[Records contained in a dataset]
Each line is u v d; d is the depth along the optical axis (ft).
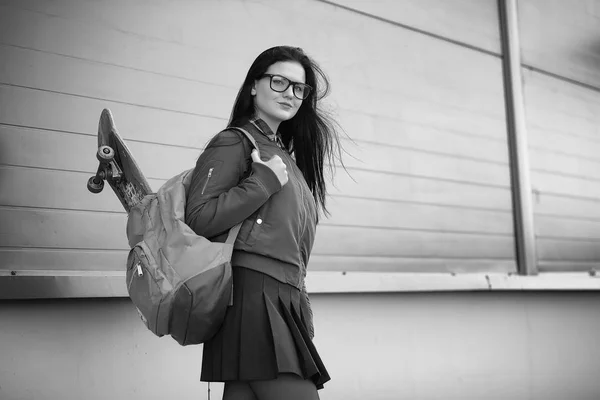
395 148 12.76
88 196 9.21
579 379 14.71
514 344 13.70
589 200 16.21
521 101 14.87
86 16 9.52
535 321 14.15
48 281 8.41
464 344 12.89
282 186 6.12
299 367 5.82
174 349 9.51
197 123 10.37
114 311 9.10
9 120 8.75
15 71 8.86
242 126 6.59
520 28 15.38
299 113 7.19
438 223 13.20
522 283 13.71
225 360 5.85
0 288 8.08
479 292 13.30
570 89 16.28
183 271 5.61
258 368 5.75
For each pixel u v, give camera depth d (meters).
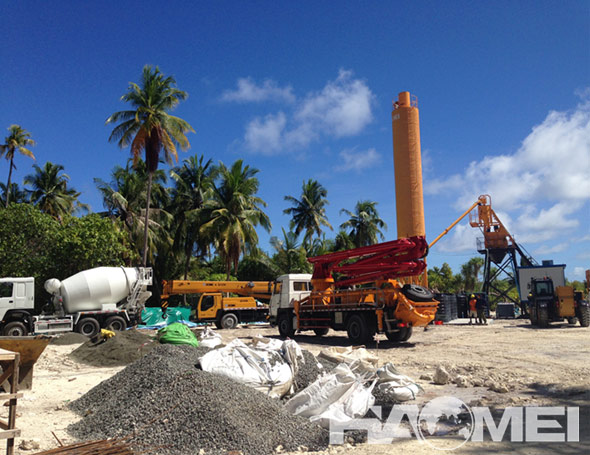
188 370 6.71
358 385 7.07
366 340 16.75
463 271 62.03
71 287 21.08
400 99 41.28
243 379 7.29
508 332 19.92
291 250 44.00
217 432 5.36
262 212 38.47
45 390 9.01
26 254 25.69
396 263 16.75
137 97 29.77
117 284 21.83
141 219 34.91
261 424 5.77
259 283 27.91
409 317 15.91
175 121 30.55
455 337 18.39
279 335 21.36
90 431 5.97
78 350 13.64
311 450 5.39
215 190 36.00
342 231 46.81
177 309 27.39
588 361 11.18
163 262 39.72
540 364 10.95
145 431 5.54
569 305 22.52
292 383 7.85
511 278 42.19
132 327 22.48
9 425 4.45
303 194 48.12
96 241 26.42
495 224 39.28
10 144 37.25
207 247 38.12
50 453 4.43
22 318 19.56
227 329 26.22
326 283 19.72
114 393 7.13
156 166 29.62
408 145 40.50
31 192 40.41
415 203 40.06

==

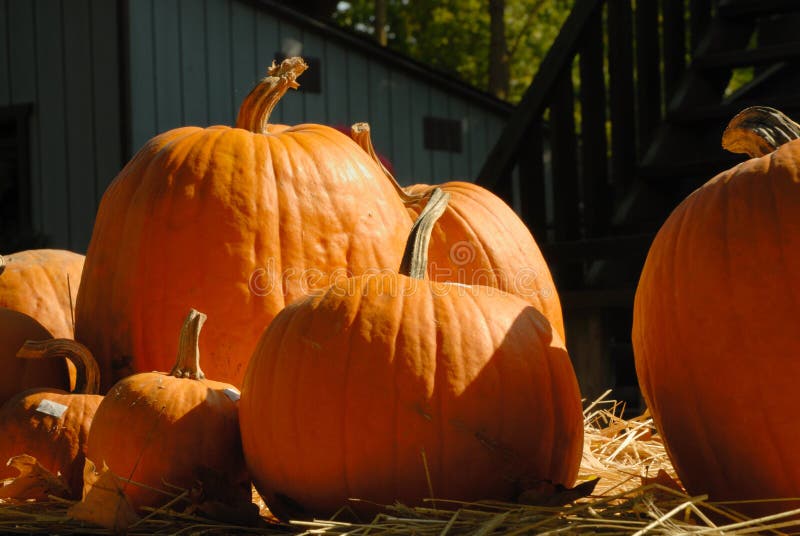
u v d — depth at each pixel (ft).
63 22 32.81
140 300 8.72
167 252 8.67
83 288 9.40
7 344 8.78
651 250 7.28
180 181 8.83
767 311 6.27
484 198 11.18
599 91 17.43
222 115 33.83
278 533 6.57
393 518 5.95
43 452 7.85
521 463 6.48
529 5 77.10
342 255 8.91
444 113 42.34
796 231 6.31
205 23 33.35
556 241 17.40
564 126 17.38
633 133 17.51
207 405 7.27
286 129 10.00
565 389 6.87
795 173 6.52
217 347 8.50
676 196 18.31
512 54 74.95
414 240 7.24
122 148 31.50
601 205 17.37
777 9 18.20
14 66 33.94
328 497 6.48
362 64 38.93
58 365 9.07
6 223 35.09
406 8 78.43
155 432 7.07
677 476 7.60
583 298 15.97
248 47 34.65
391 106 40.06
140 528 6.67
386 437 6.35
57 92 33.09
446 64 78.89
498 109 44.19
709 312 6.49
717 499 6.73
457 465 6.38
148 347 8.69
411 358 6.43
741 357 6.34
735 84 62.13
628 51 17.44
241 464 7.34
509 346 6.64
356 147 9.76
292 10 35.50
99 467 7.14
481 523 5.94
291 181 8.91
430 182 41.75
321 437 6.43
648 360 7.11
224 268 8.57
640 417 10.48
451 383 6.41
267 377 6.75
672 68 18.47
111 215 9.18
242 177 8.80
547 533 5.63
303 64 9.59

**YOUR OBJECTIVE:** Starting at the line above that contains "795 173 6.52", write out each line exactly until the line that contains "57 92 33.09" has been written, and stop there.

**SOLUTION FOR THIS PROBLEM:**
795 173 6.52
217 347 8.50
676 196 18.31
512 54 74.95
414 240 7.24
122 148 31.50
601 205 17.37
777 9 18.20
14 66 33.94
328 497 6.48
362 64 38.93
58 365 9.07
6 223 35.09
406 8 78.43
155 432 7.07
677 476 7.60
583 298 15.97
248 47 34.65
391 106 40.06
140 528 6.67
386 437 6.35
57 92 33.09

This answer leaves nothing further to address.